Start of PASSAGE PROVIDED

EMC's Symmetrix V-Max, announced today, represents the death of monolithic storage arrays and the rise of combined scale-up/scale-out modular arrays built from commodity components tied together with ASICs, very clever software and geographical distance cluster interconnects. It's also a tribute to 3PAR's T-Class InServ design and solidifies a trend to modularity seen already with the DMX-4.
The basic V-Max building block is a pair of quad-core Xeon 2.3GHx (5400) processors, 16 host and 16 disk enclosure ports (8 each per Xeon quad-core), 128GB of global memory, an EMC ASIC to handle the global memory access, and the RapidIO interconnect endpoints.
EMC can now ride the Intel CPU evolution curve and we can look forward to Nehalem-based V-Max engines, roughly twice as powerful as the existing ones at the quad-core level. (V-Max Plus anybody?) These should plug in and play with the existing 5400 Xeon-based ones providing both a scale-up upgrade path and investment protection.

End of PASSAGE PROVIDED
Start of RECORDED DATA

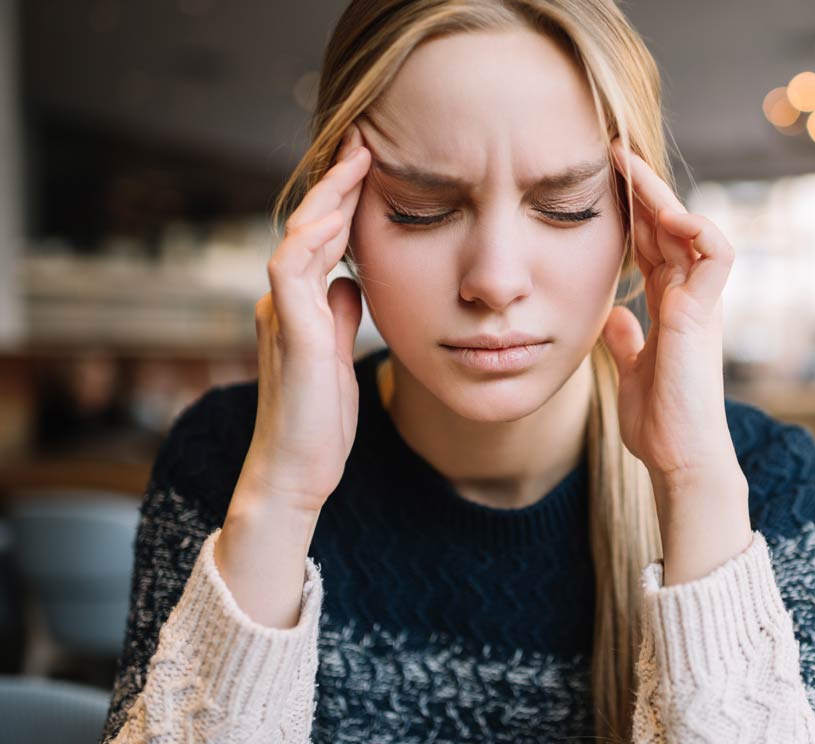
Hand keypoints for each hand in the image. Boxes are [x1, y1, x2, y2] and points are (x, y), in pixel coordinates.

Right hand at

End of RECORDED DATA

- USING THE INFORMATION:
1. Answer these questions using the V-Max passage:
(a) How much global memory does the basic V-Max building block include?
(b) Which design is the V-Max called a tribute to?
(c) How much more powerful than the existing engines are Nehalem-based V-Max engines expected to be at the quad-core level?
2. Transcribe the V-Max passage from "EMC's Symmetrix V-Max, announced" to "with the DMX-4.".

- ANSWERS BY ITEM:
1.
(a) 128GB
(b) 3PAR's T-Class InServ design
(c) Roughly twice as powerful

2.
EMC's Symmetrix V-Max, announced today, represents the death of monolithic storage arrays and the rise of combined scale-up/scale-out modular arrays built from commodity components tied together with ASICs, very clever software and geographical distance cluster interconnects. It's also a tribute to 3PAR's T-Class InServ design and solidifies a trend to modularity seen already with the DMX-4.